GOAL OF THE EXERCISE.
Starting at the beginning of the records and ending with the line that contains "text 2. [177, 166, 1181, 190]", reproduce those lines with "document elements" changed to "layout elements" and everything else unaltered. Omit the pictures from your answer.

Element and region data:
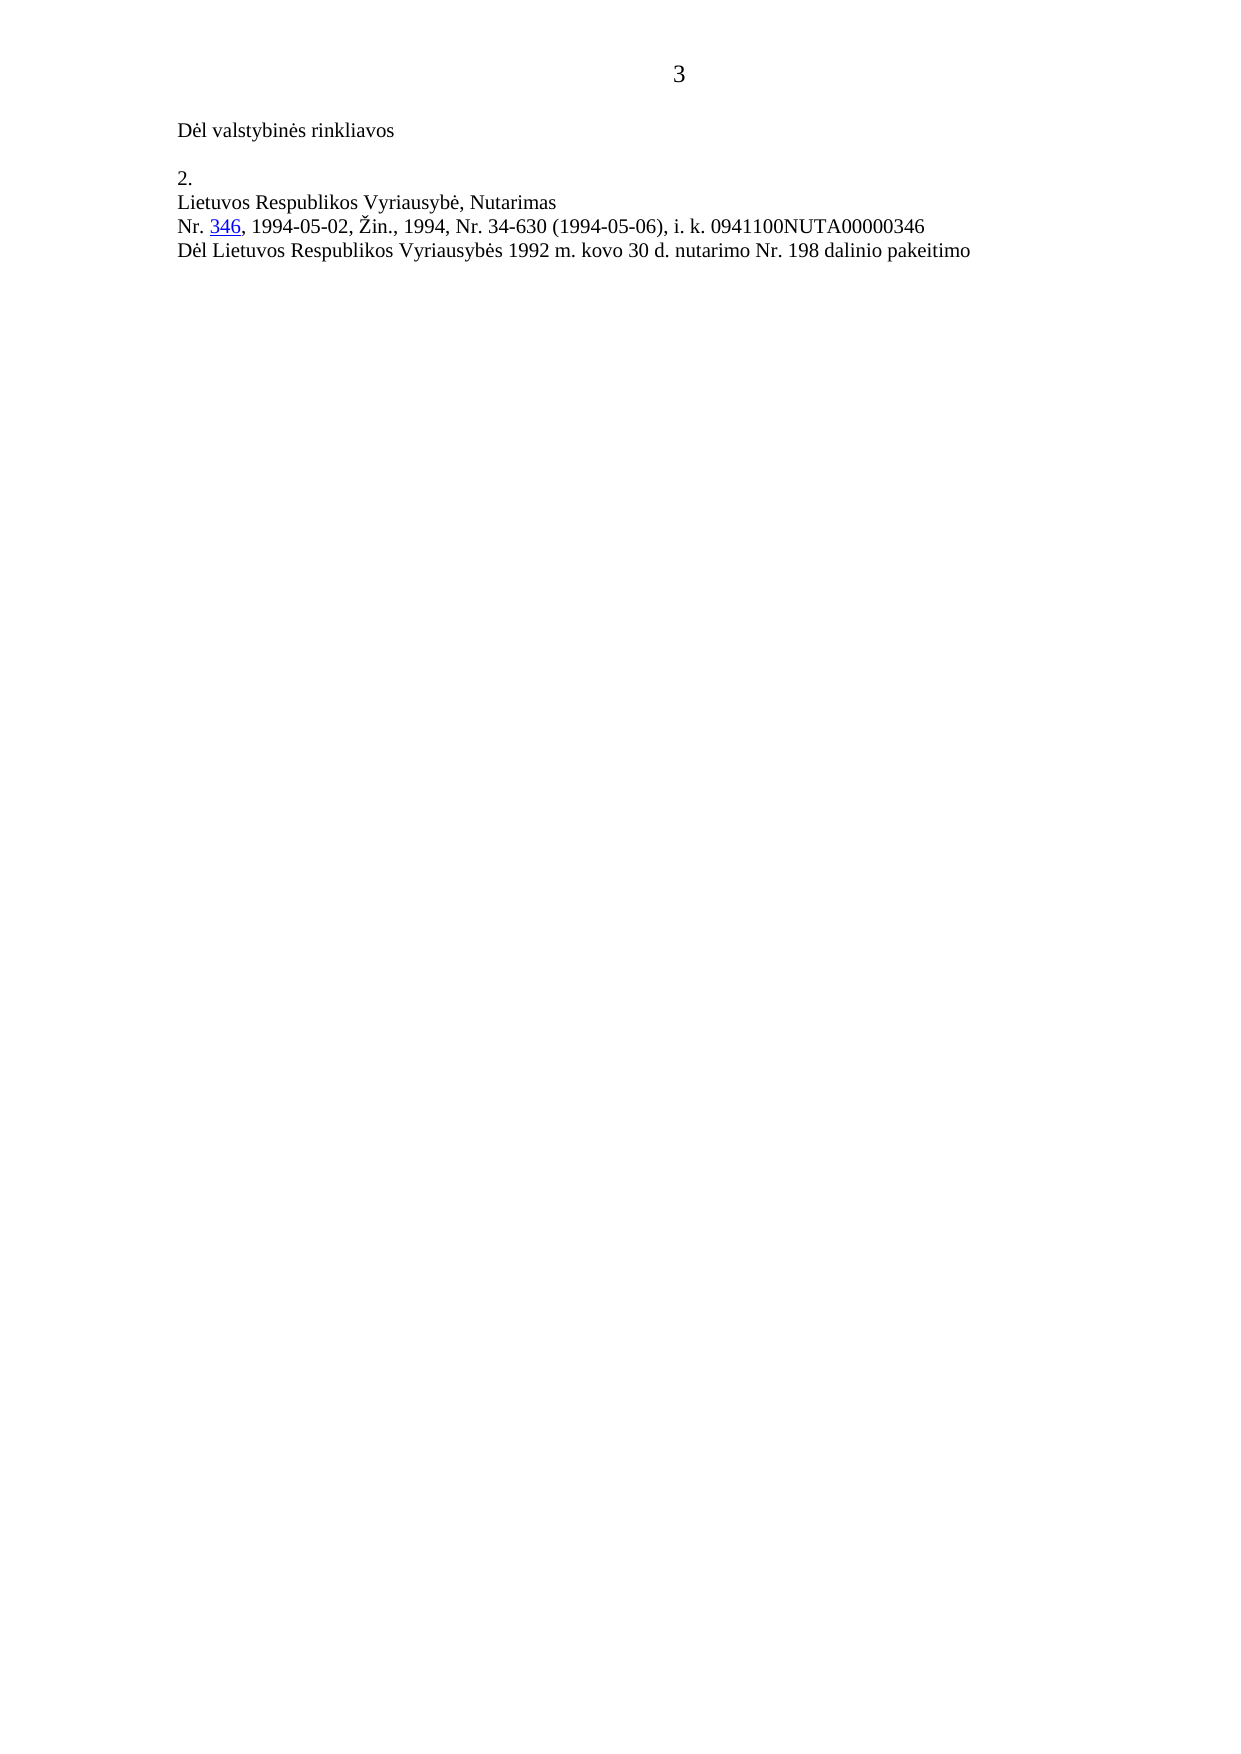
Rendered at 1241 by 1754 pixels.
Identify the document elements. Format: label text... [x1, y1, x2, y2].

text Dėl Lietuvos Respublikos Vyriausybės 1992 m. kovo 30 d. nutarimo Nr. 198 dalinio pakeitimo [177, 238, 1181, 262]
text Dėl valstybinės rinkliavos [177, 118, 1181, 142]
text Lietuvos Respublikos Vyriausybė, Nutarimas [177, 190, 1181, 214]
text 2. [177, 166, 1181, 190]
text Nr. 346, 1994-05-02, Žin., 1994, Nr. 34-630 (1994-05-06), i. k. 0941100NUTA00000346 [177, 214, 1181, 238]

COMPLETED TASK.
Rendered at 1241 by 1754 pixels.
Identify the layout elements. Format: label text... [x1, y1, x2, y2].

text Dėl Lietuvos Respublikos Vyriausybės 1992 m. kovo 30 d. nutarimo Nr. 198 dalinio pakeitimo [177, 238, 1181, 262]
text Dėl valstybinės rinkliavos [177, 118, 1181, 142]
text Lietuvos Respublikos Vyriausybė, Nutarimas [177, 190, 1181, 214]
text 2. [177, 166, 1181, 190]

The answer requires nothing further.